KARAR : Davada, ayrı yaşama hakkına dayalı olarak davacı ve müşterek çocuk için tedbir nafakası istenilmiş, mahkemece iddianın kanıtlanmadığı gerekçesi ile istemin reddine karar verilmiştir.

HUMK'nun 240. maddesine göre, kural olarak hakim ikame olunun delilleri serbestçe takdir eder.

Somut olayda davacı eş, kocası davalının alkol müptelası olduğunu, devamlı alkol alıp kendisini dövdüğünü, ailesiyle ilgilenmediğini, bunun sonucu müşterek çocuğunu da yanına alarak annesinin evine sığındığım, ayrı yaşama hakkı bulunduğunu iddia ederek, kendisi ve müşterek çocukları G. için tedbir nafakası istemiş, iddiasını ispatlamak için tanıklarını bildirmiştir.
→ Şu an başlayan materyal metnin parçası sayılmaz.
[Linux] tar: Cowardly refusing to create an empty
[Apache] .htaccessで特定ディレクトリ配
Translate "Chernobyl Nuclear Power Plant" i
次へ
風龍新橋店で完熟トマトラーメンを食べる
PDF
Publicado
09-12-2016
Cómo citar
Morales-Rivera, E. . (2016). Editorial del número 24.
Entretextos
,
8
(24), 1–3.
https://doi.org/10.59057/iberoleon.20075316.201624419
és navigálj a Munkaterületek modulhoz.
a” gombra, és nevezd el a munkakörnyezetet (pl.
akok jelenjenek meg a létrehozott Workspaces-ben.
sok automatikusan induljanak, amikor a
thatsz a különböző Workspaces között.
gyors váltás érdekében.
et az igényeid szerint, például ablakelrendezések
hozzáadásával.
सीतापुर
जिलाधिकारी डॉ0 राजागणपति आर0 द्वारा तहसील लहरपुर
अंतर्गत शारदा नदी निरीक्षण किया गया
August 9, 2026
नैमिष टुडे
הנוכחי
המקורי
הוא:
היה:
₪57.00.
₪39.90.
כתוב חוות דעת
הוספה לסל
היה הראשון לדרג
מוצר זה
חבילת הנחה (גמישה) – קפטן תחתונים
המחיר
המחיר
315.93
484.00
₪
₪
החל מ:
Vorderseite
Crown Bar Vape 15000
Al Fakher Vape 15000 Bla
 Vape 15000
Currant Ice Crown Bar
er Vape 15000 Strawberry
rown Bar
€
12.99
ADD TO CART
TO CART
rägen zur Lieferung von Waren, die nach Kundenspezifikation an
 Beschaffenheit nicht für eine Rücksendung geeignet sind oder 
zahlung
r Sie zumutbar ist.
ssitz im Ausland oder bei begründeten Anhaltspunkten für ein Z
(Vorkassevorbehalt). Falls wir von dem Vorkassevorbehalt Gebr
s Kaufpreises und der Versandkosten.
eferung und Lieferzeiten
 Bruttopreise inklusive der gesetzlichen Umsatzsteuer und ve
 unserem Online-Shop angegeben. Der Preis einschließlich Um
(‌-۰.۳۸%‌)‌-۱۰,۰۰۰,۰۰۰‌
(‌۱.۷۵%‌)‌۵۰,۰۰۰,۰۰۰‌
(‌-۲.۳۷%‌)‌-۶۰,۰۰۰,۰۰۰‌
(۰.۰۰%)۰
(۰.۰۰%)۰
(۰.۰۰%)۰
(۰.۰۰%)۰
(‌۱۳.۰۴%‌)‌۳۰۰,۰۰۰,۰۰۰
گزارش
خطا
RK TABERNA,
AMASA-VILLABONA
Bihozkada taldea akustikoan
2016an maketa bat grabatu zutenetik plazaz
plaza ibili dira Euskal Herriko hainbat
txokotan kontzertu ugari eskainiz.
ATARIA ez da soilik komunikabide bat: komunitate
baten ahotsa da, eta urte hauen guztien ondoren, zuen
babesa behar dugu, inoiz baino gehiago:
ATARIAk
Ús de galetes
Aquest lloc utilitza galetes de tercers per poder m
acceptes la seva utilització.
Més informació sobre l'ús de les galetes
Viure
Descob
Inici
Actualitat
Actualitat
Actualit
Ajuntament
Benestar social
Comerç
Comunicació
Mahkemece; davacı tanıklarının, davacının akrabaları olduğu ve taraftarın bulunduğu mahalden başka bir ilde oturmaları nedeniyle iddia olunan vakılarla ile ilgili görgüye dayalı bilgileri bulunmadığı, davalı tanığının ise taraftarın komşusu olduğu, görgüye dayalı bilgilerinin olduğu, beyanlarının daha samimi olduğundan bahisle davalı tanığının beyanı esas alınarak davanın reddine karar verilmiştir.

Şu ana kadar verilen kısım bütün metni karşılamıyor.